──────── Stored data

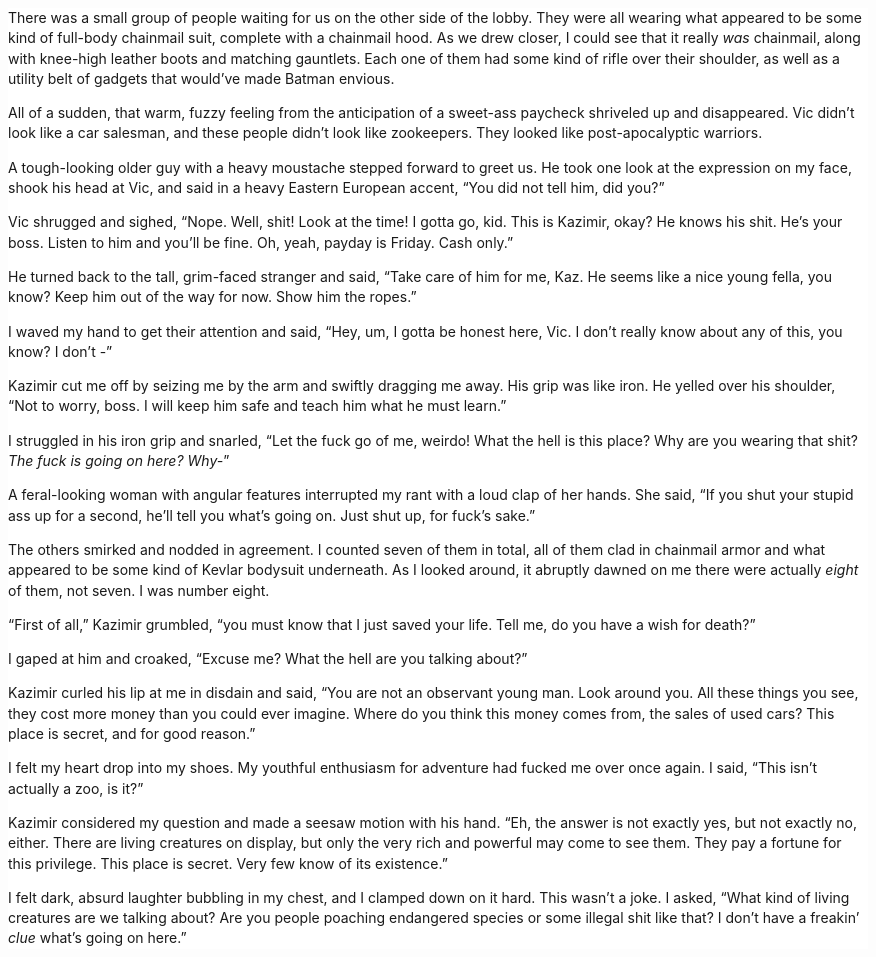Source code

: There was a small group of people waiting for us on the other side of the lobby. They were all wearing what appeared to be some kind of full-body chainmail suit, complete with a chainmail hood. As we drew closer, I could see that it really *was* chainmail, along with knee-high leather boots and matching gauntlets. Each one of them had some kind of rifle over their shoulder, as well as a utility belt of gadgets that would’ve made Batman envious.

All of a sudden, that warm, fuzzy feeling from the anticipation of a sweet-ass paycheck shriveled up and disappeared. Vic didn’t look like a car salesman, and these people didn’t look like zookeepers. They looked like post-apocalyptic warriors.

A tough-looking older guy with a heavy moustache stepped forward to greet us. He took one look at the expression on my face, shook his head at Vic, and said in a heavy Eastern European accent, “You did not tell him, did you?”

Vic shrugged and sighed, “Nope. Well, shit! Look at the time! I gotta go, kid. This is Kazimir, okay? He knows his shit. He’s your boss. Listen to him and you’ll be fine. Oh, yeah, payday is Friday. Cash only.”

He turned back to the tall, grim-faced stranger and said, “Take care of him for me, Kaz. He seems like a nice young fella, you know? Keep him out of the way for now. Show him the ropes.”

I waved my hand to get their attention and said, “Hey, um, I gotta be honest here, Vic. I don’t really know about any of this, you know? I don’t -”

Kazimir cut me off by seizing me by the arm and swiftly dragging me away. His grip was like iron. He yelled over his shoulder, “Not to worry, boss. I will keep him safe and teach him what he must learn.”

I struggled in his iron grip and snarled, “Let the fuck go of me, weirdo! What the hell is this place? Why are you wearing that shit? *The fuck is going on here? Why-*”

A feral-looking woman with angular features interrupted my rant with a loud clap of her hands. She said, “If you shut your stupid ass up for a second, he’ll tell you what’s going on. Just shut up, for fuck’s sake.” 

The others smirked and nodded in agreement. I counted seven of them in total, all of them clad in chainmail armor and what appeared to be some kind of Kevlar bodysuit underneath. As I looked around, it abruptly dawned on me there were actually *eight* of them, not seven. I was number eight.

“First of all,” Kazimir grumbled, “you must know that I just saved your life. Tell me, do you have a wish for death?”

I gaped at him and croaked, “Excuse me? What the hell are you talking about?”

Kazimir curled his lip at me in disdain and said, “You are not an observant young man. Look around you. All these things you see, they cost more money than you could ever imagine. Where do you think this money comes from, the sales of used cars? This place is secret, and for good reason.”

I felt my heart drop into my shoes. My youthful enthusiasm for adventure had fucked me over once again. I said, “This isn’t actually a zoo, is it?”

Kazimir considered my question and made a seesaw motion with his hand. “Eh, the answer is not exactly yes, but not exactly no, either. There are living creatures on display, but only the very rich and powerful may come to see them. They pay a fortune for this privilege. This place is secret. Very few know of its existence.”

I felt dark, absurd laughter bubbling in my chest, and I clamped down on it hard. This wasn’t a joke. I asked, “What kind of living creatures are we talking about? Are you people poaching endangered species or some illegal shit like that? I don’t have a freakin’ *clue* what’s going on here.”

────────────────
──────── Stored data

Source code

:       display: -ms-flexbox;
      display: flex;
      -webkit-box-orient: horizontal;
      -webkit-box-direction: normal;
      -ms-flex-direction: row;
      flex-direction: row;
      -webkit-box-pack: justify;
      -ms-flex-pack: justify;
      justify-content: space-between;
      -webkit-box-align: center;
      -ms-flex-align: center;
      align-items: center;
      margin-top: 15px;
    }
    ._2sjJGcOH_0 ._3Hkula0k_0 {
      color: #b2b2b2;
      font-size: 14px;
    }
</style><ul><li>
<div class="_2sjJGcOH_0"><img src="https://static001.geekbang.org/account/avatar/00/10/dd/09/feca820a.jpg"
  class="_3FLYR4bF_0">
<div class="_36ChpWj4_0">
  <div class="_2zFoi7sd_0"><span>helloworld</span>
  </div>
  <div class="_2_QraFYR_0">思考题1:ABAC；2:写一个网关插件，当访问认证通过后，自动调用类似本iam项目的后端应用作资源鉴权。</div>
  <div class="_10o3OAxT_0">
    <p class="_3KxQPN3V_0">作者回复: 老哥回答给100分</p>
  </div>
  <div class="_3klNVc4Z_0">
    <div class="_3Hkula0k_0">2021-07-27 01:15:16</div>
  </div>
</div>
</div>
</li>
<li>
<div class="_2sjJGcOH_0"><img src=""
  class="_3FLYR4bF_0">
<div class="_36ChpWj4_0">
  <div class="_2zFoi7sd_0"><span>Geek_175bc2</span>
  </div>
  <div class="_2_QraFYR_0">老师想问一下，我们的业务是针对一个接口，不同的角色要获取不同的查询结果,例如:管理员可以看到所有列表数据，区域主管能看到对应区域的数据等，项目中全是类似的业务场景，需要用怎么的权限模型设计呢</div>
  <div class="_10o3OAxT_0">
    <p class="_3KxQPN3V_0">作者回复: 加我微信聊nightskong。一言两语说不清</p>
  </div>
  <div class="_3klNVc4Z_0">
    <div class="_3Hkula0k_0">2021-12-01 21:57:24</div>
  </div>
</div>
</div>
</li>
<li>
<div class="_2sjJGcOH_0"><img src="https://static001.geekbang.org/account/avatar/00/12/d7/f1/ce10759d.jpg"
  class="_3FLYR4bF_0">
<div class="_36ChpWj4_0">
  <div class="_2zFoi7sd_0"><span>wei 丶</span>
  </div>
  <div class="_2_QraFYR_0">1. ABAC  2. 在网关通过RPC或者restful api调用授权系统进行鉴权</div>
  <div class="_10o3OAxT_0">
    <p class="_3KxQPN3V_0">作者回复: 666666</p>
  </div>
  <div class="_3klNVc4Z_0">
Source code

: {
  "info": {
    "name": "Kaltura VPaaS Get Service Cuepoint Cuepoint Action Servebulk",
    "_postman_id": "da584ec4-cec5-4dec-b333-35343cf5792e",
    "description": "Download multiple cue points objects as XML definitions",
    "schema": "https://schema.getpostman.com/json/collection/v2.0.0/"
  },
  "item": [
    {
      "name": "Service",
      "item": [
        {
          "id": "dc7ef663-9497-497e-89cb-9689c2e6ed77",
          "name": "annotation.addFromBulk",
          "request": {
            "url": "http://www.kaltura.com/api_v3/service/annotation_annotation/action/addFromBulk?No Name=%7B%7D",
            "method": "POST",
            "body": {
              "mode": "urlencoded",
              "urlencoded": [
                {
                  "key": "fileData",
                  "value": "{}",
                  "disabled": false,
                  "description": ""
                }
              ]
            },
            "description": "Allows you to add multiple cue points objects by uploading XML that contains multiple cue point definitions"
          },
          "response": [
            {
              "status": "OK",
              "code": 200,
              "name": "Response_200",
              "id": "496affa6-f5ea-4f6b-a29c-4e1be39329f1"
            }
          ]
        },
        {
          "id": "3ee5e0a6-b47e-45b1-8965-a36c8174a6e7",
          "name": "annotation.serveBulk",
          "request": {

────────────────

How to complete this task — Report the count of lines in the entries that contain the string "pack", and nothing besides it.

Task answer — 2